### [DOCUMENT EXTRACT]

# Getting a puppy used to clippers



## tortoise (Feb 5, 2012)

I think you're on the right track, but you're making the mistake of being to general. She doesn't need to like the clipper sitting on the floor next to her, focus on what she needs to accept for grooming.

Most dogs object more to the restraint than to the clipper. Firmly grasp her snout, hold it for a second, and then feed her. Repeat before meals.

Once she is comfy with that, then grasp her snout and touch the clipper (off) to it. Then feed. Repeat for a few days.

My pup was groomed 5 times by the breeder at 12 weeks old. The first time I did his face he was a little stink about it. If I was inexperienced I would have quit. He learned in about 30 seconds that I was experience and not giving up. My point is going to the breeder or a groomer and getting a lesson in handling for your puppy. Many nervous dogs are quickly calmed and soothed by firm (not mean) handling. When they realized the chocies are made, no conflict, and they can relax during grooming.

I think a combination of desensitizing and getting better experience in handling will work.

My pup is groomed once a week and no resistance for FFT, and no moving around for the topknot. Your investment into grooming now is completely worth it. 

Don't panic. I think it's going to work for you.


----------



## Andi (Jan 22, 2012)

Even though she is not used to the clipper do you think it would be okay going to the groomer to get them to show me? Or would it just be more traumatic for Charlotte as she is not used to it?

The breeder lives too far away for lessons.


----------



## tortoise (Feb 5, 2012)

I suspect she'll be fine with firm experienced handling. Most dogs are like that. You come off a little hesitant in your post, and the breeder has no reason to lie about it. So I'm thinking the handling might make a big difference for your pup. 

I don't think any damage can be done by getting help from a groomer.


----------



## Arborgale (Dec 11, 2011)

Where are you grooming her? 

I used to groom my last mpoo on the floor and it worked for us. Rosie, (4 months) however, needs to be elevated. We use an overturned clothes basket with a mat on it or sometimes on the table. She is much better behaved when she is on a "grooming table". She still will put in little protests, but being consistant and confident helps along with lots of high value treats. I have to say she did extremely well the last time I did FFT. 

Keep trying. You will get it. It just takes repeating. You are on the right track.


----------



## Andi (Jan 22, 2012)

I sometimes groom her on a box and sometimes the ground. I could probably make her stand still and stuff, but I don't want to traumatise her for life or anything. Or am I better of just doing it in short bursts and treating her?


----------



## fjm (Jun 4, 2010)

I think you are on the right track, but I would use far more repetitions than you can get by just feeding whole meals. Do you feed kibble? If so, feed it to her by hand, one piece at a time, first near the clippers, then near with the clippers turned on, then one touch with switched off clippers for one piece, and so on. Work on each stage until she is comfortable, and if necessary, up the ante - a cooked chicken breast chopped into small pieces will give you at least 50 repetitions! If you feed wet food, use a small teaspoon.

### [YOUR INSTRUCTIONS]
Extend the forum thread about getting a puppy used to clippers, picking up after its last post.

### [SUPPLIED ENTRIES]
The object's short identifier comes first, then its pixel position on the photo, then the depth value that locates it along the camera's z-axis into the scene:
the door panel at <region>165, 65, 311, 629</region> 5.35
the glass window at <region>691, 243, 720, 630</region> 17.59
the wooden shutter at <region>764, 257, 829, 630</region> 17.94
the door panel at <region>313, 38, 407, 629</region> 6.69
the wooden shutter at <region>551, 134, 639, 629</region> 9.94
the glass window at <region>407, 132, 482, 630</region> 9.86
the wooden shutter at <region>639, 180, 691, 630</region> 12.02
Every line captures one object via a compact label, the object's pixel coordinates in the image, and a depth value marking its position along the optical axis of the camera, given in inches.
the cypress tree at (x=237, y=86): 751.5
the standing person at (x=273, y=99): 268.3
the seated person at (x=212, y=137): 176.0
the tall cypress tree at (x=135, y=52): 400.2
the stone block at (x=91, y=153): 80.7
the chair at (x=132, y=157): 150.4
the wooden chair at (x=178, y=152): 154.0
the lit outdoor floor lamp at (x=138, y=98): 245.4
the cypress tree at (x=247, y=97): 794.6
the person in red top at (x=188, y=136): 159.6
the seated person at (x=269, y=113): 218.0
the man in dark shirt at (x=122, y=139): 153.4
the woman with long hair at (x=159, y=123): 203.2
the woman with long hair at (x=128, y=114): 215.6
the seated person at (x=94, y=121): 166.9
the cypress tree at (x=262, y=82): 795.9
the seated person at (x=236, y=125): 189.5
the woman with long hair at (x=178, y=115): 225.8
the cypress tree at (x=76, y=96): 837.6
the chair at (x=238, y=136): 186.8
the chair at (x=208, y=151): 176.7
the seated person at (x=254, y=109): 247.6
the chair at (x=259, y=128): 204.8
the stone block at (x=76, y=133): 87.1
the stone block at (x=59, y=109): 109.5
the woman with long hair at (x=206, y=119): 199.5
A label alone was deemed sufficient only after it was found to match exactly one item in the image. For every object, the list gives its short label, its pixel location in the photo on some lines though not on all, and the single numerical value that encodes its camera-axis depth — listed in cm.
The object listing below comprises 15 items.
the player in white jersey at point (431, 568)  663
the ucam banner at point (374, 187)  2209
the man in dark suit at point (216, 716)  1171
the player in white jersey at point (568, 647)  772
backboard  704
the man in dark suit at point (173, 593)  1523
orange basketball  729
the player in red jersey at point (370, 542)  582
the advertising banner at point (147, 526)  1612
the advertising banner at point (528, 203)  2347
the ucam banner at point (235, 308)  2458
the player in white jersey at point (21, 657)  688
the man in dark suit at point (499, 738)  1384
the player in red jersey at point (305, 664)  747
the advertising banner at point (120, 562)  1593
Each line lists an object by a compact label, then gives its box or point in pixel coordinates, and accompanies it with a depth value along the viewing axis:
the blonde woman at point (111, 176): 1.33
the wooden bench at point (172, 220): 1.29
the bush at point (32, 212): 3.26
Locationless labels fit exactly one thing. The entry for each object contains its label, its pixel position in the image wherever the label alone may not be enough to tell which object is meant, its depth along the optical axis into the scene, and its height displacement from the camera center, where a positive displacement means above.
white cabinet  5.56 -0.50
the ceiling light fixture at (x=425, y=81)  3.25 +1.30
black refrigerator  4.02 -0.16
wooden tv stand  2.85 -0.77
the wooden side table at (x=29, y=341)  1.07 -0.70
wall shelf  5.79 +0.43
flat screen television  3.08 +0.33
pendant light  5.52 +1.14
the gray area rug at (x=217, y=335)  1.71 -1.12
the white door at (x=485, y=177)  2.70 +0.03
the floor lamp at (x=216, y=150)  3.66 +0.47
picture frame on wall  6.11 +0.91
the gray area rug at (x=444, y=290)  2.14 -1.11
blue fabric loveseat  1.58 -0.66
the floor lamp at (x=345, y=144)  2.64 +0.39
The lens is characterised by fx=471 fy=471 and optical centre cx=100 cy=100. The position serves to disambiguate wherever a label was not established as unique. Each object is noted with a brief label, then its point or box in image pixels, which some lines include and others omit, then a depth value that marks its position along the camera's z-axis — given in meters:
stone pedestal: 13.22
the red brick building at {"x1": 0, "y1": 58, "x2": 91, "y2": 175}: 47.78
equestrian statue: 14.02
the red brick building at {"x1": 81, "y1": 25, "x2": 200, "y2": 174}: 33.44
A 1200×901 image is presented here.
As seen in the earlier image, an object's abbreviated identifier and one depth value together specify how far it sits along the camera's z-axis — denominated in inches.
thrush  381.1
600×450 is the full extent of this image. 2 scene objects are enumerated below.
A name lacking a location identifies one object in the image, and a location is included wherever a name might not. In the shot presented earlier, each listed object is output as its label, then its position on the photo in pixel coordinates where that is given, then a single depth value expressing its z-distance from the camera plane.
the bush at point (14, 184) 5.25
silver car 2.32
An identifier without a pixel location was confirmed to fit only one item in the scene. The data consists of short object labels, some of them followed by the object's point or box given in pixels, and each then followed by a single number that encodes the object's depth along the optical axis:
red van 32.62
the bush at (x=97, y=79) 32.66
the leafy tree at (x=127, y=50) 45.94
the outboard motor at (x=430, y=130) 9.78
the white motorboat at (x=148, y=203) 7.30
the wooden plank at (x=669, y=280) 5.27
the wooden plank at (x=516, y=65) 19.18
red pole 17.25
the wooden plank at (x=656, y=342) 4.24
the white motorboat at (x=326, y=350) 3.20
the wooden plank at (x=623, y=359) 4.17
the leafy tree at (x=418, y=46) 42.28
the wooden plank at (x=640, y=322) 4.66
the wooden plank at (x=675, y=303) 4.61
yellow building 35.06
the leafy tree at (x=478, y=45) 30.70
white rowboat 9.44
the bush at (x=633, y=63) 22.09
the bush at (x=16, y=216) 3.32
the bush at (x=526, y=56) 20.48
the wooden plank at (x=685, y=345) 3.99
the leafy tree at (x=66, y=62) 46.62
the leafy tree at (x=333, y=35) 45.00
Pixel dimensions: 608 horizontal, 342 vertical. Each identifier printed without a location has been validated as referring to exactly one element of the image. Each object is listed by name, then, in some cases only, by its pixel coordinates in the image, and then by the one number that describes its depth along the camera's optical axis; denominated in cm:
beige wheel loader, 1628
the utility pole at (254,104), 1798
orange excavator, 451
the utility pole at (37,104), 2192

### [TASK OUTPUT]
----------



## Andi (Jan 22, 2012)

I read what you guys wrote, and I thought maybe I am going about it a bit wrong. Sometimes by tiptoeing around things you make an it an issue. So I picked her up and put her on her box gave her a little brush and then ran the clipper all over her (while off) and while she gave it a bit of a look but she was otherwise fine with it. Treated her, and then did it again later this evening and she was okay with it. She was even okay running it over her face, although I don't think I would okay with doing that with it on yet.

So tomorrow I am going to maybe try with it on, if she is still okay with it, and run it over her. But I am thinking that I will still organise a lesson with a grooming place if I can.


----------



## kdias (Sep 17, 2011)

I'm paying close attention to these type of posts so that I will know what to do when I finally get mine, hopefully in June.


----------



## Brittany May (Feb 9, 2012)

kdias said:


> I'm paying close attention to these type of posts so that I will know what to do when I finally get mine, hopefully in June.


I'm doing the exact same thing


----------



## WestCoastSpoo (May 11, 2011)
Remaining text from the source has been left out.